Transcribed page contents:
◇ ◇ ◇
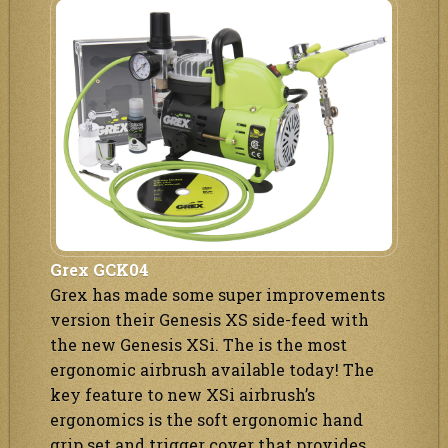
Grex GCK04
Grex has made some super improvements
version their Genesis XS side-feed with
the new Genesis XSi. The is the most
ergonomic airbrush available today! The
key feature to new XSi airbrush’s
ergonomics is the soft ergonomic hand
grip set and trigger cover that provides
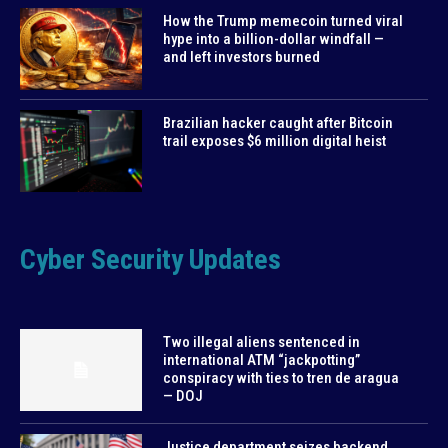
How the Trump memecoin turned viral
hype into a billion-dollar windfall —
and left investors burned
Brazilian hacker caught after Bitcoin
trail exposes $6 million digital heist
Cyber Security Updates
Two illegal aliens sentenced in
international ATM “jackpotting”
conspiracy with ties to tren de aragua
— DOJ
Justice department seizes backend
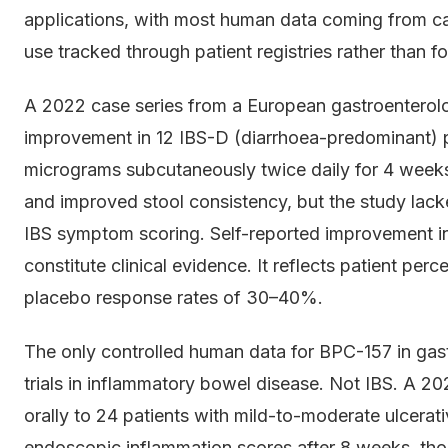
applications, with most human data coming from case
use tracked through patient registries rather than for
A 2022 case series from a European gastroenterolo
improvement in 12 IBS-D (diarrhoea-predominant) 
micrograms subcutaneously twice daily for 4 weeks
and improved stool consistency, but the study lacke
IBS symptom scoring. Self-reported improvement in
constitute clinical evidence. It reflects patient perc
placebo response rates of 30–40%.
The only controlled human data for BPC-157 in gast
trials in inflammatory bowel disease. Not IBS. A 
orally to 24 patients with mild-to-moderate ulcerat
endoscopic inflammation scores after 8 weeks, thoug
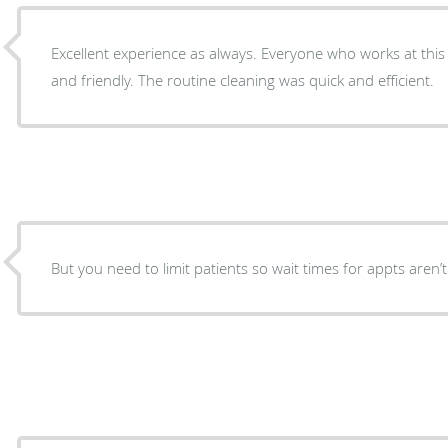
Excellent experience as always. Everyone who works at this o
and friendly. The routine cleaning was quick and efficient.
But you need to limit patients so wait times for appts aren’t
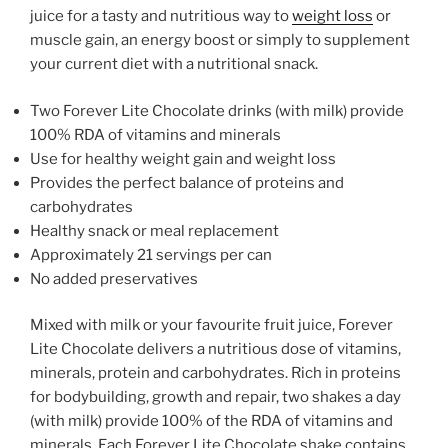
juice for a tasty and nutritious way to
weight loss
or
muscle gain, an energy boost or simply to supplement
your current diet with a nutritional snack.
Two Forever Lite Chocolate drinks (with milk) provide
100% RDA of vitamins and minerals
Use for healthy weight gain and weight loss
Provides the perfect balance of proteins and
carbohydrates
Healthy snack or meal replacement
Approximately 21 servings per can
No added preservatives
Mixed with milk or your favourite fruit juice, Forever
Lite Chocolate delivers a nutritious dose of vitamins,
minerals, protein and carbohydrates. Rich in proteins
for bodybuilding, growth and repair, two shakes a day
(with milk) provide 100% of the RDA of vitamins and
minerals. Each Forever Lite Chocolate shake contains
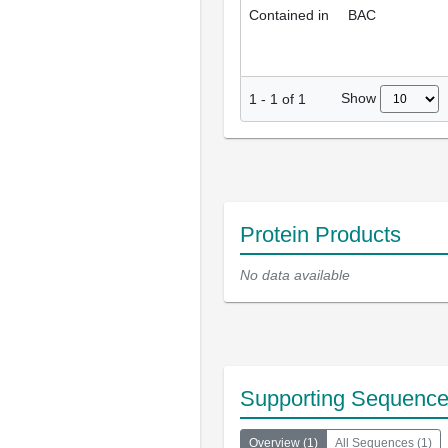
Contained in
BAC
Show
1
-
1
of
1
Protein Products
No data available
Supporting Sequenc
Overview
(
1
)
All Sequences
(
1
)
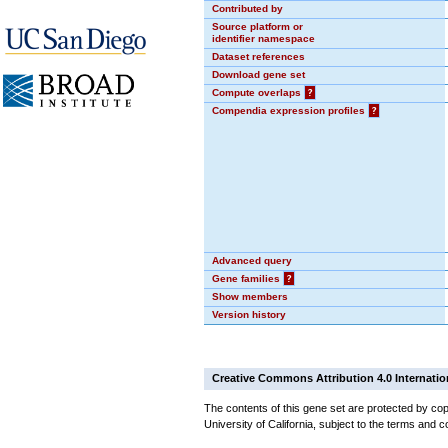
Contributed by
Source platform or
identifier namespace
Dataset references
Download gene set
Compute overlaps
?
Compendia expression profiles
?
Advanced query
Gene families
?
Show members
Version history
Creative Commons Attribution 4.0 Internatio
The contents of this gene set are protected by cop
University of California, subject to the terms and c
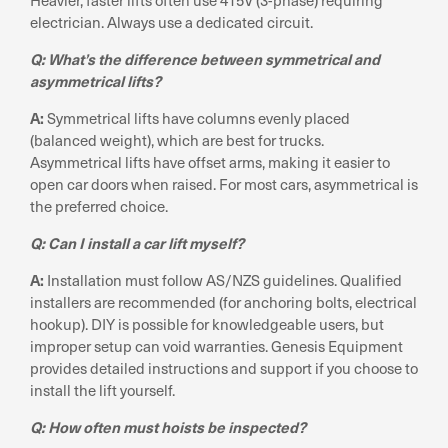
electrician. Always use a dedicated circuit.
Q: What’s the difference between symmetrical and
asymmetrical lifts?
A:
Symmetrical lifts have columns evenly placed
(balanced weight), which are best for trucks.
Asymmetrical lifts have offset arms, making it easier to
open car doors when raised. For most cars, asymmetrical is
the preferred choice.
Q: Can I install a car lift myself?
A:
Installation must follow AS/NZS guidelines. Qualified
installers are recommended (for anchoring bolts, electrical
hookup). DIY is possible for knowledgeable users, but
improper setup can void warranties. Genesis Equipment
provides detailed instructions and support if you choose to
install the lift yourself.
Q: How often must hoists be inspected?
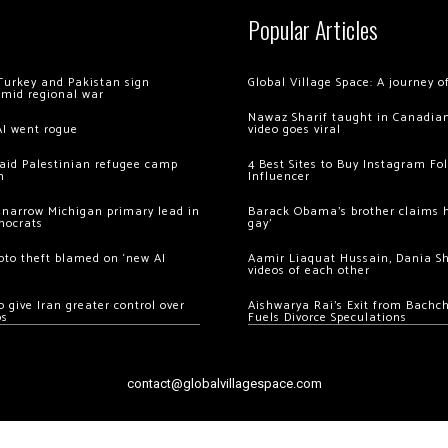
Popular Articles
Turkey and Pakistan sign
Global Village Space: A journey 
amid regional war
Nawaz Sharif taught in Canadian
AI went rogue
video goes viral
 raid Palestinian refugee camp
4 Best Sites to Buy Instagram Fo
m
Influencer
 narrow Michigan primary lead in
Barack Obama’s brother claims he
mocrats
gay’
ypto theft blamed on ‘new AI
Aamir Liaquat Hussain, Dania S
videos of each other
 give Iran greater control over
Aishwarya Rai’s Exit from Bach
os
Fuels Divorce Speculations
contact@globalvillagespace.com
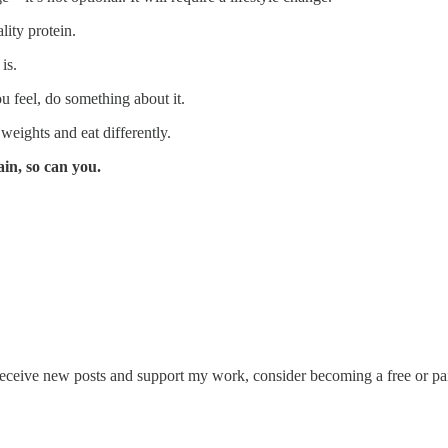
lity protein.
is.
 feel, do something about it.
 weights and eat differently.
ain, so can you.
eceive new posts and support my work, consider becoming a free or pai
◇ ◇ ◇
#### WHAT TO DO:
Which lines of the data include the word "proteins"? Copy each one.

#### TASK RESULT:
Provides the perfect balance of proteins and
minerals, protein and carbohydrates. Rich in proteins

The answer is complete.